С Робертом меня познакомили. Сказали: есть земляк с отлаженным бизнесом. Земляку не хватало оборотных средств и надежного прикрытия. У меня были деньги, два на корню продавшихся мента в чине. А еще — полное отсутствие желания платить налоги. Но то, что наш союз с Робертом не будет долгим, стало ясно при первой встрече. Глубокие погружения мизинца в волосатые ноздри заставили меня морщиться. А уверения в том, что настоящую любовь я познаю благодаря гродненским проституткам, которыми кишит Белосток (он так и сказал — «кишит»), окончательно убедили в нежелании Роберта хотя бы казаться чуточку интеллигентнее. Но мы ударили по рукам и налоговой системе республики.
Когда до польско-литовской границы оставались считаные километры, фары выхватили силуэт автоматчика. Он стоял рядом с небольшим автобусом. Взмах светящегося жезла заставил Роберта билингвально матернуться:
— Кунем ворот! Это еще что за долбоеб?
— Польский Дед Мороз. Гжегож Пшебздецки, б-дь! Ждет тебя со свинцовыми фляками.
Боковое стекло медленно сползло вниз. Отдав честь, польский воин наклонился. Обшарив глазами салон, выпалил:
— Гасница ест, пан?
— Была, — ответил я. — В Блястоке. Гасница «Кристалл». Вернее, это… отель «Кристалл».

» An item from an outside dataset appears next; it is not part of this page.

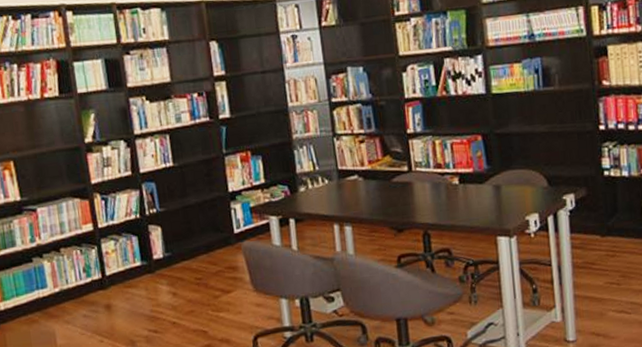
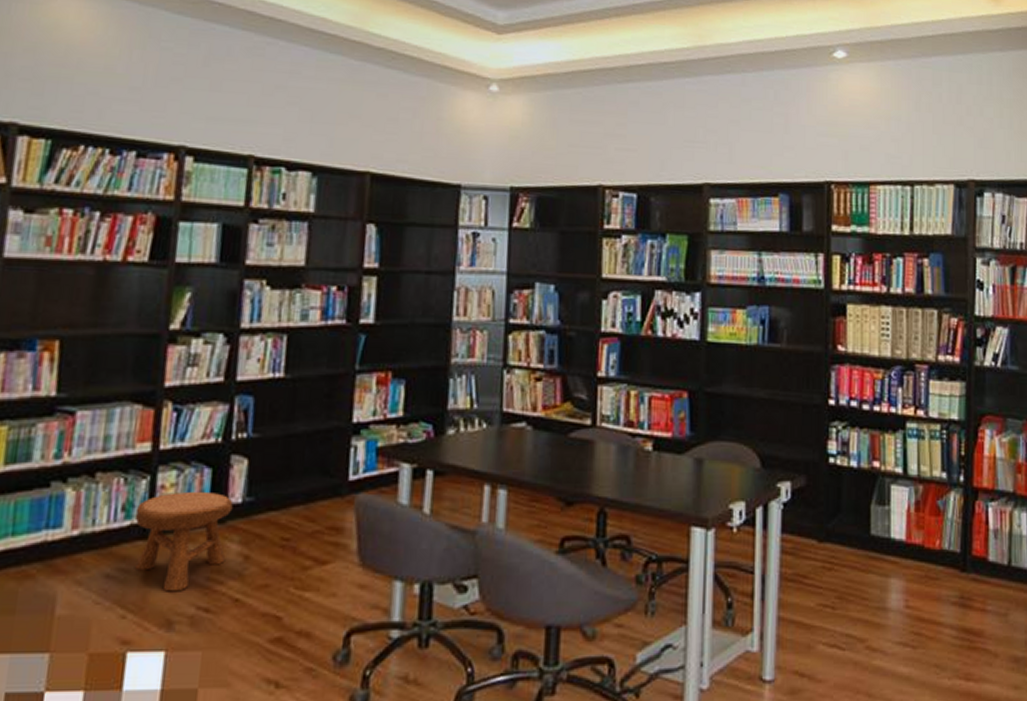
stool: none [92,252,161,322] -> present [134,491,234,592]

— Нье, пан. Гасница, гасница! — повысил голос военный.
— Да я-то понял, что гасница. Не видите, пан, домой едем. А гасница осталась в Блястоке. Сзади гасница «Кристалл» осталась, — указал я ладонью за спину.
— Нье, пан! Гас-ни-ца, — произнес поляк по слогам.
— Do you speak English?
Выучить английский натовец не успел.
— А по-моему, он огнетушитель просит. Но у меня его нет, — полушепотом проговорил Роберт.
— Да я и без тебя понял, что огнетушитель. Ну, нет и нет. Сейчас этот славянский рейнджер отведет тебя в лесные чащобы и расстреляет на хер. За несоблюдение правил пожарной безопасности в польских лесах.
Мой нетрезвый смех окончательно вывел Роберта из себя. Назвав меня идиотом, он плюнул. Забыл, что не на улице. Слюна потекла по сердцевине руля, украшенной известной эмблемой. Потомок жертв Сусанина предложил выйти Роберту из машины и препроводил к автобусу. Вернулся мой компаньон минут через десять.
— Сколько? — спросил я.
— Сто баксов. Суки…
— Краковяк-то хоть станцевали?
— Хватит умничать! — заорал Роберт. — Меня дочь дома ждет!